Some primary care pharmacists offer prescribing advice to GPs, with a focus on switching to more cost-effective products. But there is greater scope for pharmacists qualified as prescribers to run clinics and manage their own caseloads, especially for patients with long-term conditions or those patients taking several medicines — so-called polypharmacy.
A briefing document from the Royal Pharmaceutical Society (RPS), seen by The Pharmaceutical Journal ahead of its dissemination to policymakers, makes the case for pharmacists offering prescribing advice as part of general practice services.
Pharmacists forming part of the clinical team within GP surgeries could do much to address the workload issues being faced by GPs. Royal College of General Practitioners chairman Maureen Baker has described a desperate shortage of GPs in many parts of the UK, with general practice “teetering on the brink of collapse”.
Conversely, the Centre for Workforce Intelligence, commissioned by the government to analyse future workforce requirements for healthcare, public health and social care in England, has predicted an oversupply of pharmacists, totalling as many as 19,000 by 2040. So, pharmacists could be seen as part of the solution to the GP crisis.

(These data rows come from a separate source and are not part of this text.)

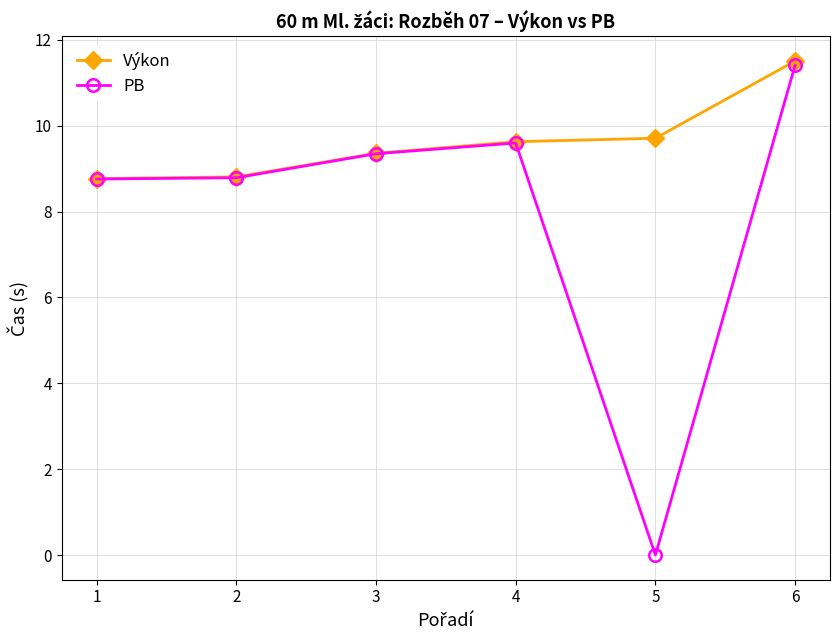

What is the total value across all series at 1?

17.5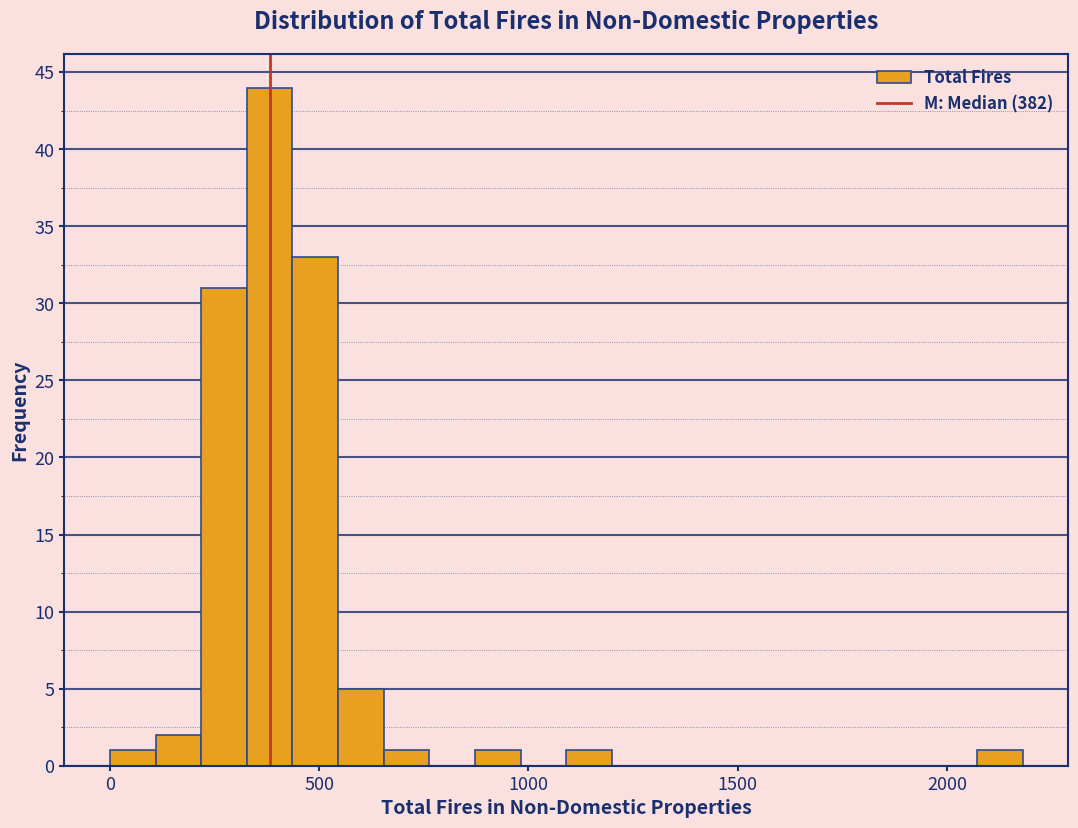

Around what value on the x-axis is the tallest bar? Give the approximate position of its centre, as read against the axis.

400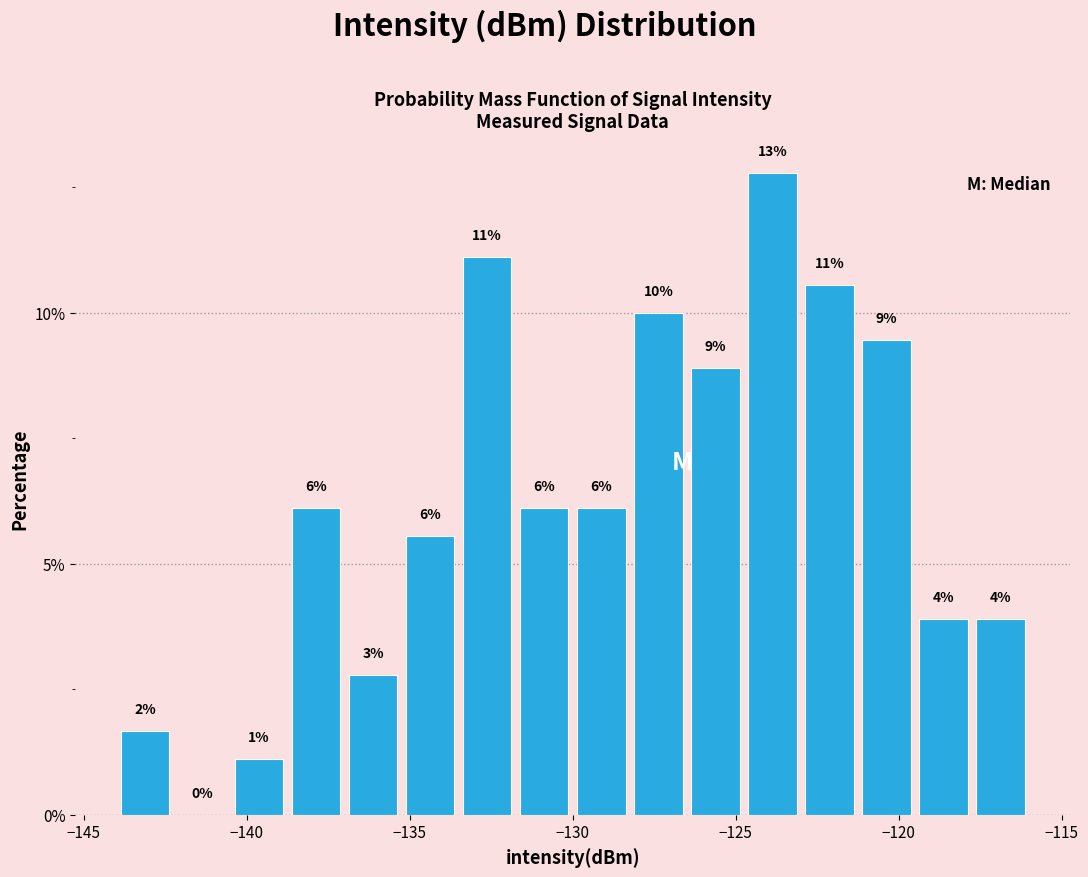

Around what value on the x-axis is the tallest bar? Give the approximate position of its centre, as read against the axis.

-124.0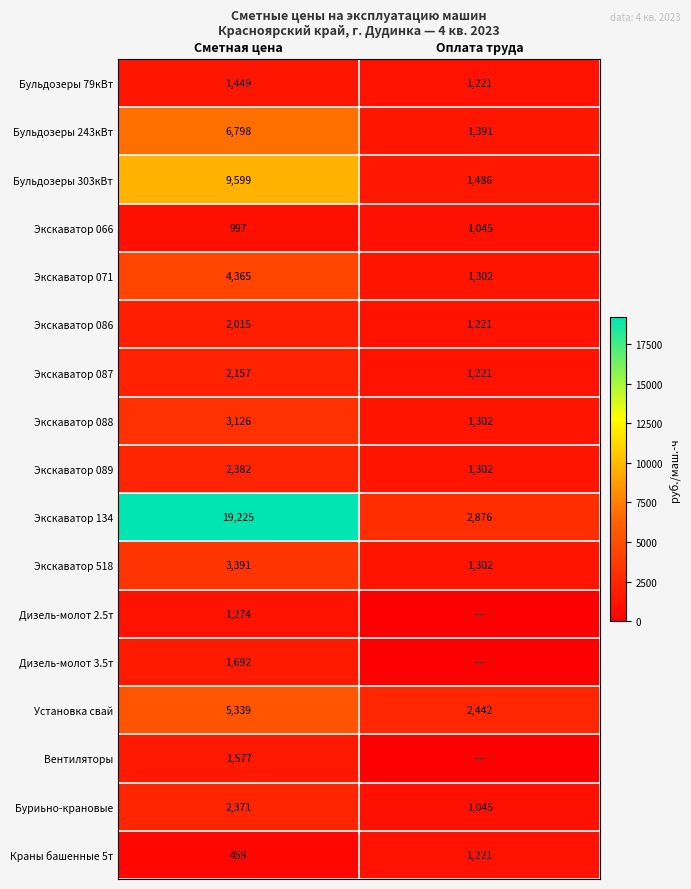

How many data points in Экскаватор 134 are less than 19225?

1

Among the models set out by the RPS, pharmacists could be employed directly by GP surgeries, run clinics or be contracted from local community pharmacies.
The notion of individual pharmacists having a direct role within GP practices may be perceived as a threat by community pharmacy businesses and their representative bodies. Yet, whatever models are adopted — and there is scope for different ones depending on local needs — there are advantages to having pharmacists work this way.
The practice pharmacist could act as a key contact for hospitals (e.g. medical admissions units) and community pharmacists on medicines-related issues — helping to ensure patients transfer safely between care settings, thereby preventing hospital readmissions. Furthermore, if practice pharmacists can prove their worth to the GPs who employ them, this may boost the recognition of pharmacists more broadly and make community pharmacies more attractive collaborators for general practice.
Pharmacists need to be clear in how they can support GPs, such as helping doctors meet Quality and Outcomes Framework targets, which represent one of the main sources of potential income for medical contractors in the UK. And GPs must think creatively about how to deal with the pressures they are facing.